Given task
Using the blog page below, answer yes or no to whether each statement agrees with it, and back each answer with the deciding words quoted from the page. 1. The writer found building Silverlight applications in Visual Studio intuitive and fast. 2. The code from the writer's large Ext-JS project was easy to maintain afterward. 3. Robert L. Glass argues that "You can't control what you can't measure" is a fallacy.

Source text
Monday, December 29, 2008

One RIA Framework to Rule Them All

I took some time on this holiday break to start experimenting with Silverlight and Flex, neither of which I have any experience with. While I was toying around with them I started thinking about the dizzying number of the RIA framework options.

With Silverlight I really liked developing in Visual Studio, it was intuitive and fast. I also liked that fact that I could use XAML to markup the layout, then back it up with C# for the event handling.

Flex looks good too. I especially like the fact that you can mark up your presentation in an XML format (MXML), similar to XAML. I am not a fan of ActionScript though, but I will have to see how east the IDE makes editing the code when I get that far.

Then there is GWT. Well, I liked that so much that I wrote a book about it. I like the fact that I can used my editor of choice (Eclipse), code in Java, and it is open and free.

I once used Ext-JS on a large project, and although it looked great it was extremely painful. When I got done the code was completely unmaintainable.

I have also dealt with Scriptaculous, Prototype, DWR, and other tools over the years, but for smaller projects that probably can't be considered RIAs.

Then there is Wicket, Echo2, blah, blah, blah... so many to choose from!

So which is best? I am partial to GWT, mostly because I know it the best, and it is free and has a great community. On the other hand, I could get used to Silverlight (although the cost can be prohibitive).

If you have an opinion I would like to hear it.

Wednesday, December 24, 2008

Developing Applications more Efficiently

Your boss walks up to you and says, "we need to be more efficient". This seems reasonable; efficiency lowers costs, and assuming you don't sacrifice quality, who in their right mind would argue that this is a bad thing. But now think about it a little. How can you improve efficiency without being able to measure it? And how do you go about measuring efficiency when it comes to building software? That is what I want to discuss today.

The opening sentence in Tom DeMarco's Controlling Software Projects says, "You can't control what you can't measure". Robert L. Glass counters this in Facts and Fallacies of Software Engineering arguing that this is a fallacy. Both are well respected practitioners and authors in the field. So who is right?

Digging deeper into metrics you find the word "subjective" used a lot. DeMarco in his book Deadline even says, "don't sweat the units - while you're waiting to achieve objective metrifications, use subjective units". And then there is the cost of gathering these metrics. Robert Glass notes in his book that studies at NASA-Goddard found the cost gathering and processing metrics to be 7 to 9 percent of the project. Even though there are those that say that metrics provides a valuable benefit, from the outside it feels like that they are losing efficiency in order to measure a subjective value.

I am not dismissing the value of metrics, but I am arguing that it might not always be the best approach. For small teams working on small projects it may be difficult or impossible to define a "function point", one of the popular metrics used for analysis. Perhaps there is an alternative. What if you measured efficiency by the perceived value of changes in procedures. It is still subjective, but does not carry the overhead of other methods.

[Dataset records]
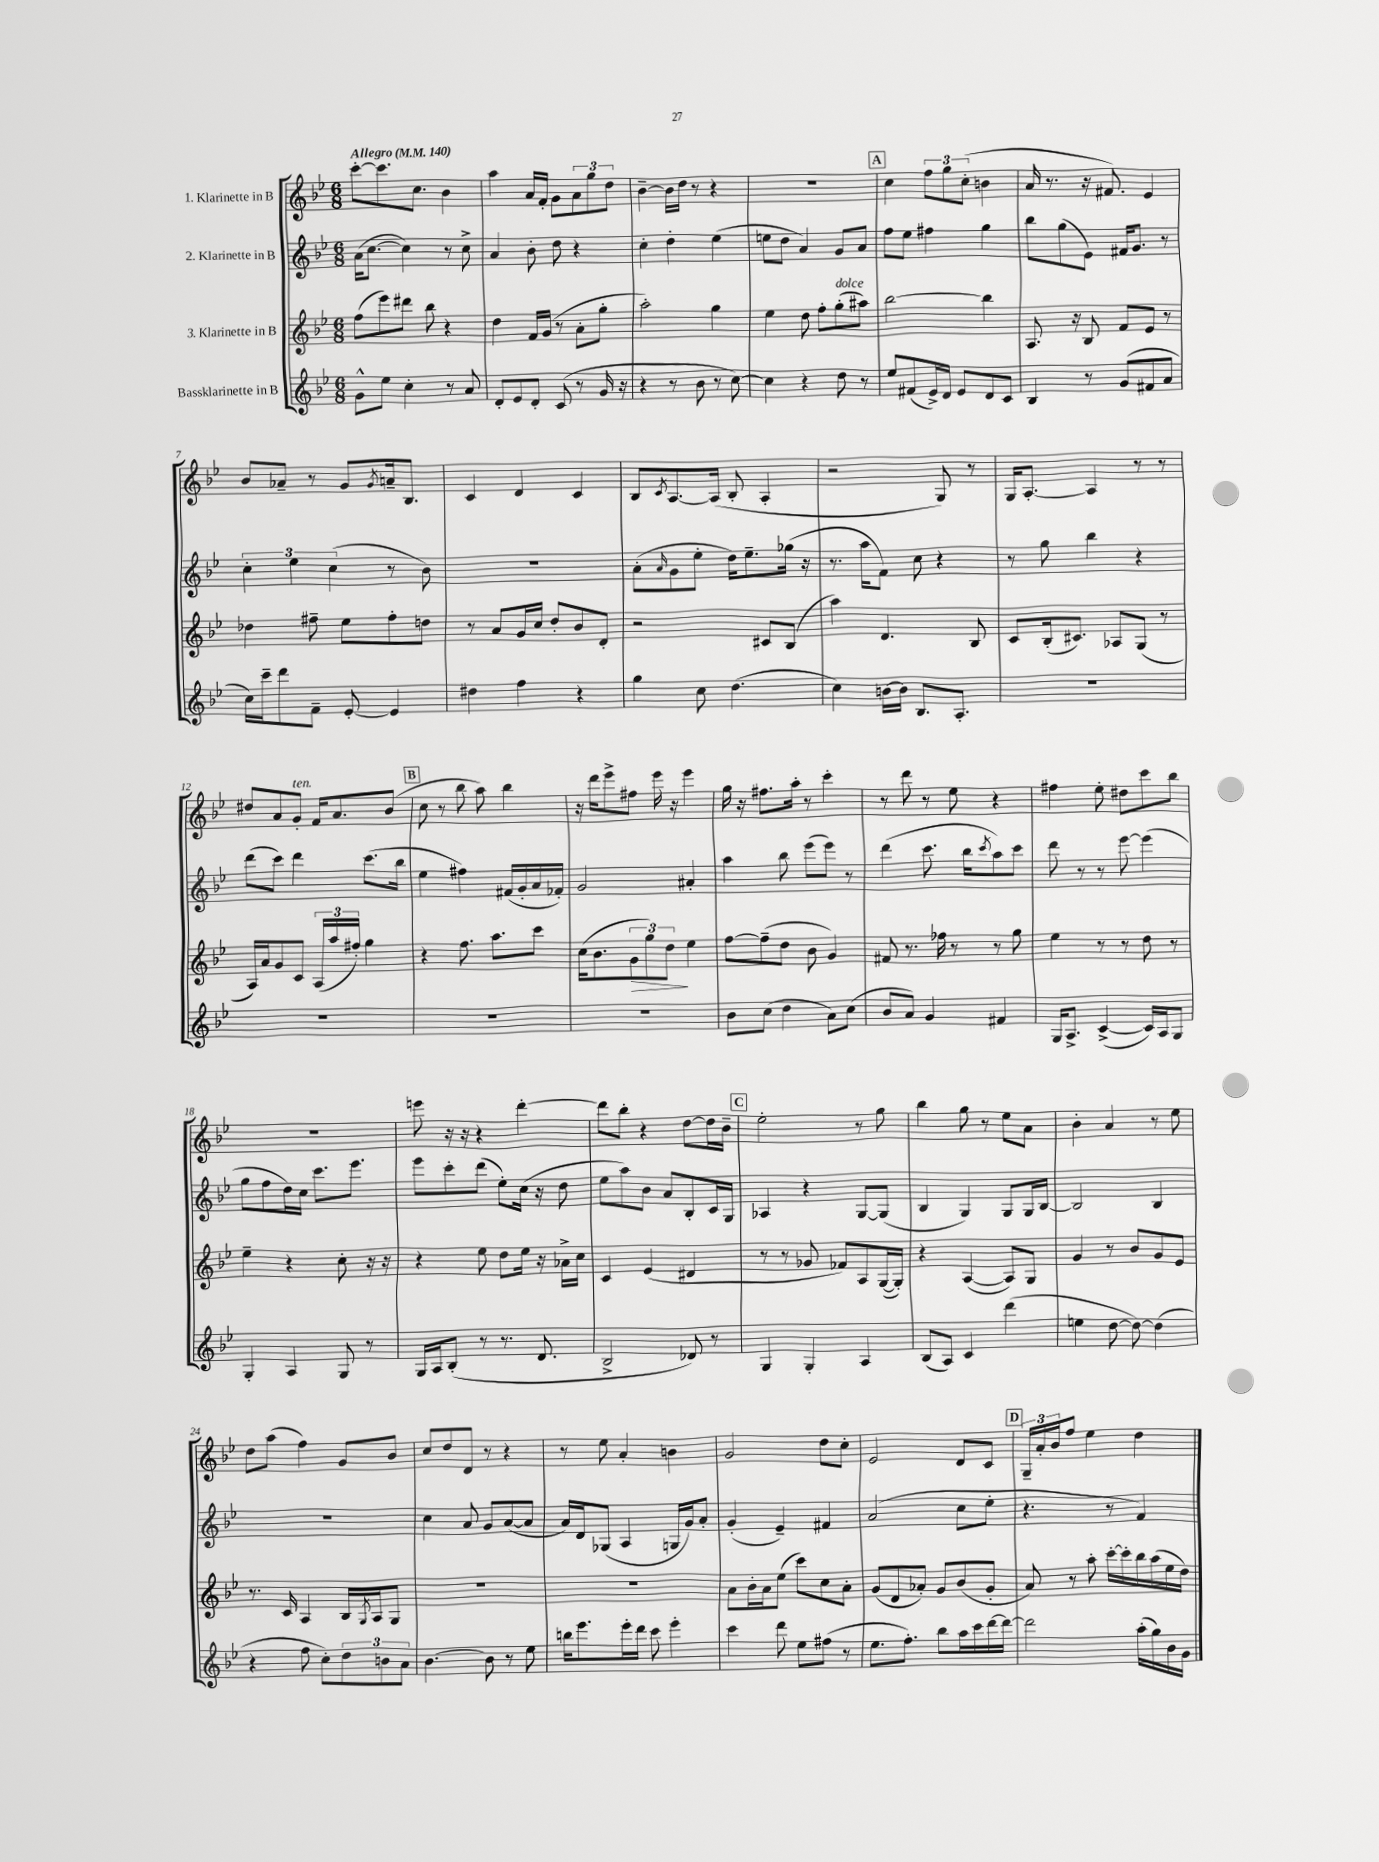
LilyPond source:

<<
\new StaffGroup <<
\new Staff = "s0" \with { instrumentName = "1. Klarinette in B" } {
    \clef treble \key bes \major \numericTimeSignature \time 6/8 \tempo "Allegro" 4 = 140
    c'''8~-. c'''8. c''8. bes'4 |
    a''4 a'16 f'16-. g'8 \tuplet 3/2 { a'8 g''8 d''8 } |
    bes'4~-- bes'16 d''16 r8 r4 |
    R2. |
    \mark \markup { \box "A" } c''4 \tuplet 3/2 { f''8 g''8 c''8-.( } b'4 |
    a'16 r8. r16 fis'8.) ees'4 |
    bes'8 aes'8-- r8 g'8 \acciaccatura { g'8 } a'16-- bes8. |
    c'4 d'4 c'4 |
    bes8 \acciaccatura { c'8 } a8.~ a16( bes8-. a4-. |
    r2 g8) r8 |
    g16 a8.~-. a4 r8 r8 |
    dis''8 a'8 g'8-.^\markup { \italic "ten." } f'16 a'8. bes'8( |
    \mark \markup { \box "B" } c''8 r8 bes''8 a''8) bes''4 |
    r16 d'''16 ees'''8-> fis''8 ees'''16 r16 ees'''4 |
    g''16 r16 fis''8. a''16-. r8 c'''4-. |
    r8 d'''8 r8 ees''8 r4 |
    fis''4 ees''8-. dis''8 c'''8 bes''8 |
    R2. |
    e'''8 r16 r16 r4 d'''4~-. |
    d'''8 bes''8-. r4 d''8~ d''16 bes'16-- |
    \mark \markup { \box "C" } ees''2-. r8 g''8 |
    bes''4 g''8 r8 ees''8 a'8 |
    bes'4-. a'4 r8 ees''8 |
    d''8 a''8( f''4) g'8 bes'8 |
    c''8 d''8 d'8 r8 r4 |
    r8 ees''8 a'4-. b'4 |
    g'2 d''8 c''8-. |
    ees'2 d'8 c'8 |
    \mark \markup { \box "D" } \tuplet 3/2 { g16-- a'16-. bes'16 } f''8 ees''4 d''4 \bar "|." |
}
\new Staff = "s1" \with { instrumentName = "2. Klarinette in B" } {
    \clef treble \key bes \major \numericTimeSignature \time 6/8
    a'16( c''8.~ c''4) r8 c''8-> |
    a'4 bes'8-. d''8 r4 |
    c''4-. d''4-. ees''4( |
    e''8 d''8 a'4) g'8 a'8 |
    \mark \markup { \box "A" } f''8 ees''8 fis''4 g''4 |
    bes''8 g''8( ees'8) fis'16 g'8. r8 |
    \tuplet 3/2 { c''4-. ees''4 c''4( } r8 bes'8) |
    R2. |
    a'8-.( \grace { a'16 } g'8 ees''8-. d''16) ees''8.-- ges''16( r16 |
    r8. a''16 f'8) c''8 r4 |
    r8 g''8 bes''4 r4 |
    d'''8( c'''8) d'''4 c'''8.( bes''16 |
    \mark \markup { \box "B" } ees''4 fis''4) fis'16( g'16-. a'16 fes'16-.) |
    g'2 ais'4-. |
    a''4 bes''8 ees'''8( ees'''8) r8 |
    d'''4( c'''8. bes''16 \acciaccatura { c'''8 } a''8) c'''8 |
    d'''8 r8 r8 ees'''8~ ees'''4( |
    g''8 f''8 d''16) c''16 c'''8. ees'''8. |
    ees'''8 c'''8-. d'''8( ees''8-.) c''16( r16 d''8 |
    ees''8 a''8) bes'8 a'8 bes8-. c'16 g16 |
    \mark \markup { \box "C" } aes4 r4 g8~ g8( |
    bes4 g4) g8 g16 bes16~ |
    bes2 bes4 |
    R2. |
    c''4 a'8 g'8 a'8~( a'8 |
    a'16) d'16 ges8( a4 g16 g'16) a'8-. |
    g'4-.( ees'4--) fis'4 |
    a'2( c''8 ees''8-. |
    \mark \markup { \box "D" } r4. r8 f'4) \bar "|." |
}
\new Staff = "s2" \with { instrumentName = "3. Klarinette in B" } {
    \clef treble \key bes \major \numericTimeSignature \time 6/8
    f''8( ees'''8) dis'''8 bes''8 r4 |
    d''4 f'16 g'16( r8 a'8-. g''8-. |
    a''2-.) g''4 |
    ees''4 d''8 f''8-. g''8-.^\markup { \italic "dolce" }( ais''8) |
    \mark \markup { \box "A" } bes''2~ bes''4 |
    a8. r16 bes8 f'8 ees'8 r8 |
    des''4 fis''8-- ees''8 fis''8-. d''8 |
    r8 a'8 g'16 c''16 d''8-. bes'8 d'8-. |
    r2 cis'8 bes8( |
    a''4) d'4. bes8 |
    c'8 bes16-.( cis'8.) aes8 g8( r8 |
    a16) a'16 g'8 c'8 \tuplet 3/2 { a16( a''16 fis''16-.) } g''4 |
    \mark \markup { \box "B" } r4 f''8. a''8. c'''8 |
    c''16( bes'8. \tuplet 3/2 { g'8\> g''8) d''8\! } ees''4 |
    f''8~ f''8--( d''8 bes'8 g'4) |
    fis'8 r8. fes''16 r8 r8 g''8 |
    ees''4 r8 r8 d''8 r8 |
    ees''4-- r4 c''8-. r16 r16 |
    r4 ees''8 d''8 ees''16 r16 aes'16-> c''16 |
    c'4 ees'4( dis'4 |
    \mark \markup { \box "C" } r8 r8 ges'8 fes'8) a8 g16~( g16-.) |
    r4 a4~( a8) g8 |
    g'4 r8 bes'8 g'8 ees'8 |
    r8. c'16 a4 bes16 \acciaccatura { g8 } a16 g8 |
    R2. |
    R2. |
    a'8 bes'16-. a'16 ees''8( c'''8) c''8 a'8-. |
    g'8( d'8 aes'8-.) g'8 bes'8( g'8-. |
    \mark \markup { \box "D" } a'8) r8 a''8-. c'''16~-. c'''16-. bes''16 a''16( ees''16 d''16) \bar "|." |
}
\new Staff = "s3" \with { instrumentName = "Bassklarinette in B" } {
    \clef treble \key bes \major \numericTimeSignature \time 6/8
    g'8-^ ees''8 c''4-. r8 a'8 |
    d'8-. ees'8 d'8-. c'8( r8 g'16 r16 |
    r4 r8 bes'8 r8 c''8~) |
    c''4 r4 d''8 r8 |
    \mark \markup { \box "A" } ees''8 fis'8( ees'16->) d'16 ees'8 d'8 c'8 |
    bes4 r8 g'8( fis'8 a'8 |
    c''16) c'''16-- d'''8 f'8-- ees'8~-. ees'4 |
    dis''4 f''4 r4 |
    g''4 c''8 d''4.( |
    c''4) b'16~ b'16 bes8. a8.-. |
    R2. |
    R2. |
    \mark \markup { \box "B" } R2. |
    R2. |
    bes'8 c''8( d''4 a'8) c''8( |
    bes'8 a'8) g'4 fis'4 |
    g16 a8.-> c'4~->( c'16) a16 g8 |
    g4-. a4 g8 r8 |
    g16 a16 bes8-.( r8 r8. d'8. |
    bes2-> des'8) r8 |
    \mark \markup { \box "C" } g4 g4-. a4 |
    bes8( a8) c'4 d'''4( |
    e''4 d''8~ d''8~) d''4( |
    r4 f''8 c''8-.) \tuplet 3/2 { d''8 b'8 a'8 } |
    bes'4.~ bes'8 r8 ees''8 |
    b''16 ees'''8. ees'''16-. d'''16 c'''8 ees'''4-. |
    c'''4 d'''8 ees''8 fis''8( r8 |
    ees''8. f''8.-.) bes''8 a''16 c'''16 d'''16~ d'''16~ |
    \mark \markup { \box "D" } d'''2 a''16-.( g''16) bes'16 g'16 \bar "|." |
}
>>
>>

Task solution
1. Yes: "With Silverlight I really liked developing in Visual Studio, it was intuitive and fast."
2. No: "When I got done the code was completely unmaintainable."
3. Yes: "Robert L. Glass counters this in Facts and Fallacies of Software Engineering arguing that this is a fallacy."